Transcribed page contents
-*-

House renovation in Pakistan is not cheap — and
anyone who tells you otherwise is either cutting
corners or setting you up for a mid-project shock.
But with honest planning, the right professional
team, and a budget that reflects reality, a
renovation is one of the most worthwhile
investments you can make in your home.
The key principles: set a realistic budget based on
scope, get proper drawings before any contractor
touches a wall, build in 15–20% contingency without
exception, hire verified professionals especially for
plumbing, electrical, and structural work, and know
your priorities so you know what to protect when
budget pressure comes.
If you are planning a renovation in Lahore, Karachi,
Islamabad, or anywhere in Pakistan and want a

-*-

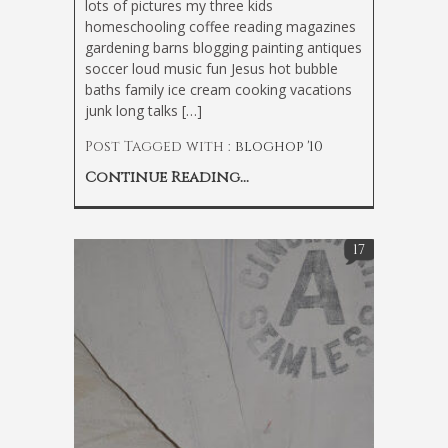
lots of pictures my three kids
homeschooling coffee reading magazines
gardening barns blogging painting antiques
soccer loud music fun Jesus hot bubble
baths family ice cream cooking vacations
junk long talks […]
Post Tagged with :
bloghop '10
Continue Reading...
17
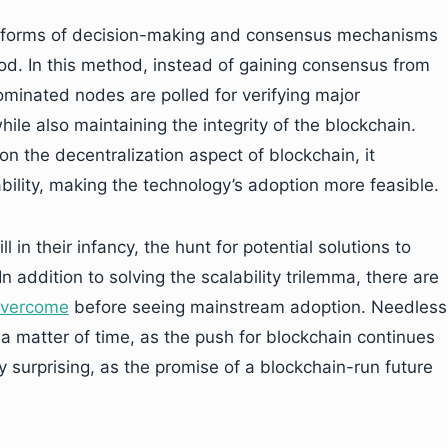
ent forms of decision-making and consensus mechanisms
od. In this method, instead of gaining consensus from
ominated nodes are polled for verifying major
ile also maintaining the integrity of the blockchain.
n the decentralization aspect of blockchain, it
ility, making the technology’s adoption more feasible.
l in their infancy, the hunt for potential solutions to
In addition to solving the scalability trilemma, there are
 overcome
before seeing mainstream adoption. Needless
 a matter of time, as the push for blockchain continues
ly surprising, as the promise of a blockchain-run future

-*-

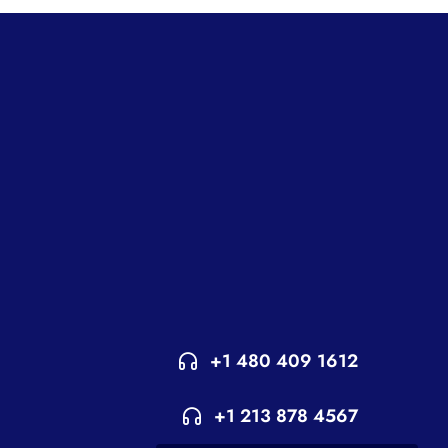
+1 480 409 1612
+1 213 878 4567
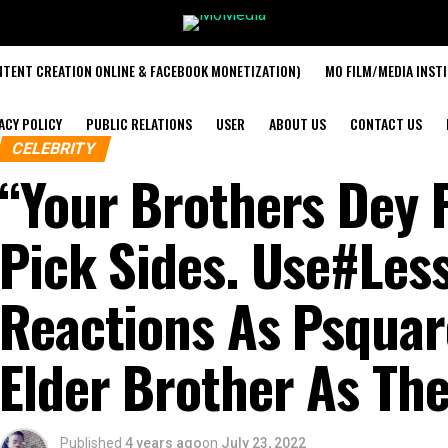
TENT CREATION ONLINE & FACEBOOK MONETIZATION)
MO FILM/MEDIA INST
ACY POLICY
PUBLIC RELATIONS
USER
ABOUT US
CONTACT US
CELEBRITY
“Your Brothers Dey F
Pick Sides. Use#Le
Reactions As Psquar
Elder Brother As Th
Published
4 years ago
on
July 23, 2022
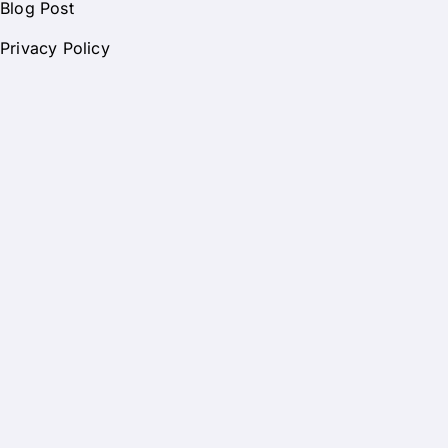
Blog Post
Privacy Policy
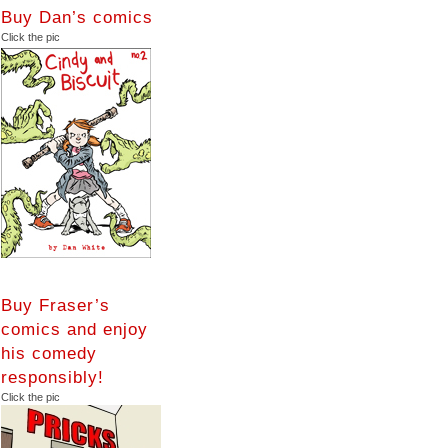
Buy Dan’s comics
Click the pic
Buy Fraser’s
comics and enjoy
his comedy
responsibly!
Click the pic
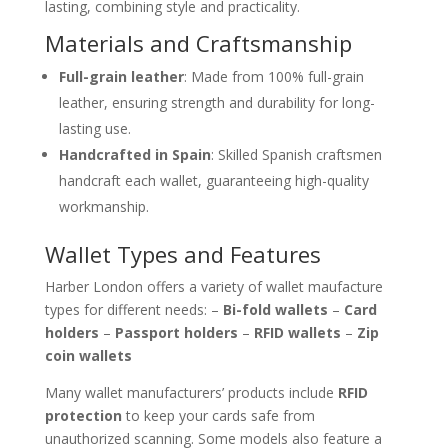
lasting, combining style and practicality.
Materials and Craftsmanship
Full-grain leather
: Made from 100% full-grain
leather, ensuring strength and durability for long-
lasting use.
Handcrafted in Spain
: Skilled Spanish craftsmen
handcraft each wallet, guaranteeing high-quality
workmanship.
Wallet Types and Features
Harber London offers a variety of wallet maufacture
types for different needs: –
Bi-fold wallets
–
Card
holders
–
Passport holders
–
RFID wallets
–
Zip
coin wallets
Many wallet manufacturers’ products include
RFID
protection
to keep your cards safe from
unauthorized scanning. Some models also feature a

-*-

Lay out the lines of the material as a JSON list of strings, one string per line, starting at the line that contains "ent forms of" and ending at the line that contains "ly surprising, as". Leave out any blank lines.

[
  "ent forms of decision-making and consensus mechanisms",
  "od. In this method, instead of gaining consensus from",
  "ominated nodes are polled for verifying major",
  "ile also maintaining the integrity of the blockchain.",
  "n the decentralization aspect of blockchain, it",
  "ility, making the technology’s adoption more feasible.",
  "l in their infancy, the hunt for potential solutions to",
  "In addition to solving the scalability trilemma, there are",
  " overcome",
  "before seeing mainstream adoption. Needless",
  " a matter of time, as the push for blockchain continues",
  "ly surprising, as the promise of a blockchain-run future"
]